By Jensen, Randy on July 29, 2020.
Submitted by the University of Lethbridge
The University of Lethbridge’s University Hall had a little taken off the top this past week. Call it a crew cut reminiscent of the style of its original look from 1971, the year the iconic Arthur Erickson designed building was completed – the exhaust stacks are gone.
A total of 27 stacks were erected over the years as necessary updates to University Hall to meet modern laboratory ventilation standards and provide a safe work environment primarily in the university’s biology and chemistry labs.

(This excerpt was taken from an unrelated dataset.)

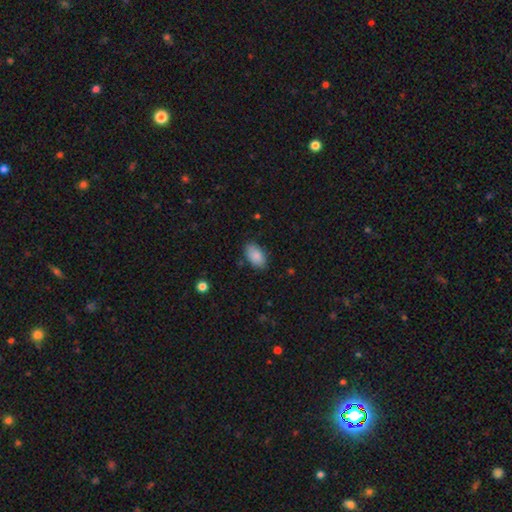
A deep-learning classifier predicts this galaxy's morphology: This appears to be a smooth galaxy with no disk features (87%) that is in between round and cigar-shaped (94%). Merging: none (83%).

When the sciences moved into the new Science Commons facility in September 2019, one of the first orders of business was to decommission the stacks and take them down.
“The removal of the exhaust stacks was envisioned early in the design process for Science Commons,” says Gene Lublinkhof, director of Campus Development. “The stacks were necessary but I’m not sure anyone could honestly say they looked great, so we are pleased to see them taken down.”
Removing the stacks is more than symbolic, it marks the starting point of the second phase of the Destination Project, which includes the redevelopment of spaces within the original University Hall.
“The building is testament to civic and university leadership’s bold vision to establish a comprehensive liberal arts university in southern Alberta,” adds Lublinkhof. “It set the tone and established the University of Lethbridge as a permanent and important institution for our region.”
Recently, the provincial government made a $20-million commitment to the renewal of the central heating and cooling plant within University Hall, a crucial step in the rehabilitation of the building. The new plant replaces one far past its life expectancy and will greatly enhance the energy sustainability of the U of L, ensuring continued reliability of the campus infrastructure.
“With the 50th anniversary of University Hall’s opening approaching, we are excited to work on revitalization plans of what really is a Lethbridge landmark,” adds Lublinkhof of the world-renowned building. “While we have had strong maintenance strategies throughout the years, and continually upgraded to meet building and fire codes, we still face a number of challenges as we embark on this rehabilitation plan, simply with some of the original mechanical and electrical systems being 50 years old.”
Much needs to be done before that work begins, including the establishment of a master plan for the now-open spaces. For now, purists can revel in the return of the flat top to Erickson’s iconic work.